As I mentioned back in Lessons from Exile #101, I was actually reluctant to start putting the “If I Hads” out there. The fact is that I didn’t get to. Apparently, all I was there to do was to fluff my former ministry-partner’s pillow and warm my replacement’s chair. Regardless of their posturing, my former employers had no respect for me except as a grunt to do the work no one else wanted to even learn how to do. There really is little purpose in my even dropping this.

And yet, I look at how I had set things and reached out to specific people. Yeah, I’m pissed at the wasted time, the manipulation, and the sheer evil directed at me – not to mention all the fucking enabling that allows Shithead to do this again and again completely unchecked – but I also mourn what I put together – for people who didn’t want to do the work – and the direction I was prepared to take it.

A dead vision that apparently was never meant to be. If I had gone with my gut in the beginning, I could have saved myself a lot of anger and heart ache.

So… Yesterday’s installment closed by bringing up this situation where I wrote an arrangement of “No Longer Slaves” specifically tailored to my friend who is beginning on the harp. As mentioned, I took some time to speak with her, check out her instrument, see what she was used to, and get a general idea of where she was technically and musically. Then I wrote for her. If she had been a part of my (now nonexistent) church, I would have written for her at her level so she cloud play with the worship team.

While the focus was on how arranging fit into my strategy – basically of worship as a form of engagement – it also touched a bit on coaching. Remember when I said that 80% of directing music is solving problems? 15% of directing music is coaching. (Yes, the percentages are arbitrarily made up.) Now, I’m not just about my now-dead idea of coaching music directors on improving their worship programs. This is about coaching people you want to get involved in the worship program.

The friend that I mentioned… I made the time to listen to her and get a sense of where she was at. This is of the utmost importance. You have to know who you are working with. Once I was able to get a sense of where she was, then I was able to figure out how to help her. That gave me what I needed to know to write her arrangement. If I were working at a (nonexistent) church with a (nonexistent) worship team, that would also inform how I would write her part so she could play along with them.

Now let’s talk about the actual coaching. I wouldn’t just throw my friend in with the worship team and say “There you are! Now keep up!” At that point, she has her part and is working on it, I would schedule a time for her to work individually with me. I would sit at the piano, play along with her, and actually sing “No Longer Slaves” so she would get more of a sense of how her part fits with the band. Then, I would throw her a curveball like “OH NO!!! The worship leader didn’t come in immediately!
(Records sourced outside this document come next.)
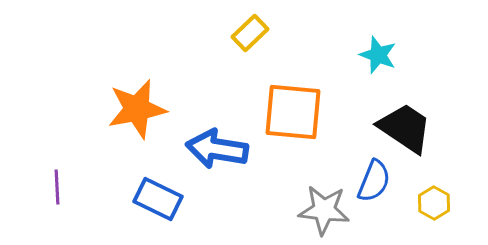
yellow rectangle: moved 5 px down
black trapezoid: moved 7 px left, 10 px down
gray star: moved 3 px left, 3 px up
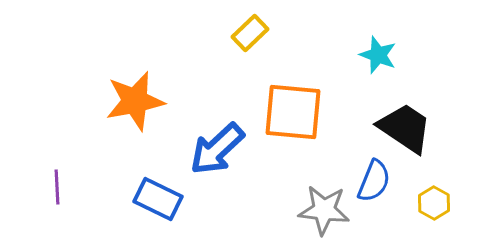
orange star: moved 2 px left, 8 px up
blue arrow: rotated 52 degrees counterclockwise
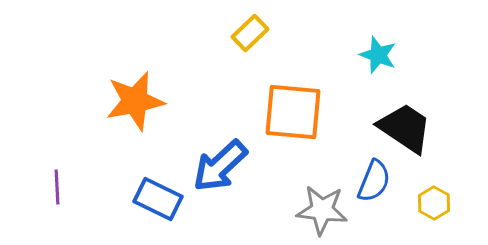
blue arrow: moved 3 px right, 17 px down
gray star: moved 2 px left
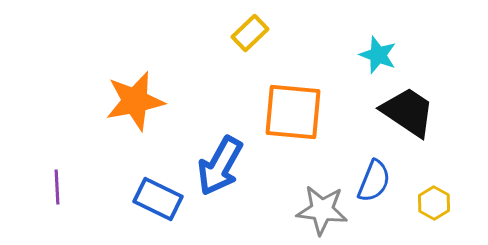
black trapezoid: moved 3 px right, 16 px up
blue arrow: rotated 18 degrees counterclockwise
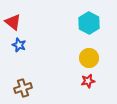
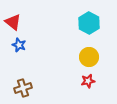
yellow circle: moved 1 px up
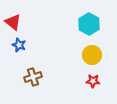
cyan hexagon: moved 1 px down
yellow circle: moved 3 px right, 2 px up
red star: moved 5 px right; rotated 16 degrees clockwise
brown cross: moved 10 px right, 11 px up
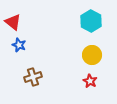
cyan hexagon: moved 2 px right, 3 px up
red star: moved 3 px left; rotated 24 degrees clockwise
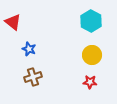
blue star: moved 10 px right, 4 px down
red star: moved 1 px down; rotated 24 degrees counterclockwise
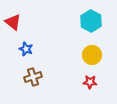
blue star: moved 3 px left
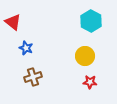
blue star: moved 1 px up
yellow circle: moved 7 px left, 1 px down
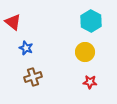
yellow circle: moved 4 px up
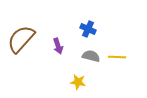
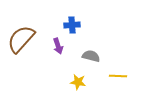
blue cross: moved 16 px left, 4 px up; rotated 28 degrees counterclockwise
yellow line: moved 1 px right, 19 px down
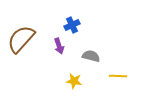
blue cross: rotated 21 degrees counterclockwise
purple arrow: moved 1 px right
yellow star: moved 4 px left, 1 px up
What do you do?” Or “The worship leader is riffing. Now, let’s figure out what they do until they come in.” Or “Worship leader went back to the bridge!”

Not only would she be learning how to play along with the band, but she would be learning how to roll with the unexpected during live worship. It seems like a bit of a hassle to go through for just one song, but I guarantee she would be engaged and learning. Maybe a few months or two years down the line, she will have grown enough in confidence that she is holding down the chord parts with the worship team on her own.

And because I’ve taken the time to teach her, she may very well refer others to me who want to learn the exact same thing.

Coaching is also an ideal way to onboard new singers. Yeah, you can tell them to listen to the recording, which was pretty much what we had to do because we had no rehearsal space… but a recording is a different creature from a live worship band. Send the singer in with me and I put them through their paces, throw “unexpected” at them, and help them gain more confidence. (I do a lot of this during a choir rehearsal, but a coaching session allows me to individualize it and work out the best key.) We can even talk through creative ideas like where to build the song or what different feel they may like in certain areas.

Another possible scenario is in training keyboard players. This may be a hard thing to understand, but not all piano teachers teach how to read chord charts. Trust me. Yes, I know conservatory-trained classical pianists that would be lost with a chord chart. (Someone please tell me they are fixing that shit.) And just because you read a chord chart doesn’t mean you know how to navigate it while playing behind a singer or with a worship team.

Put simply, coaching is the best way to get people involved who might not be ready to just jump up there with the worship team. This is about teaching them and giving them something that is theirs forever.

What if you teach someone and they take their talents to serve at another church? You fucking congratulate them and remind them how they can reach you if they need to work out something later on. Don’t forget that it’s not just about how these people can serve you. It’s about how they can serve Jesus. And frankly, the more they learn from you, the more likely they will be sending someone else your way who might very well stay.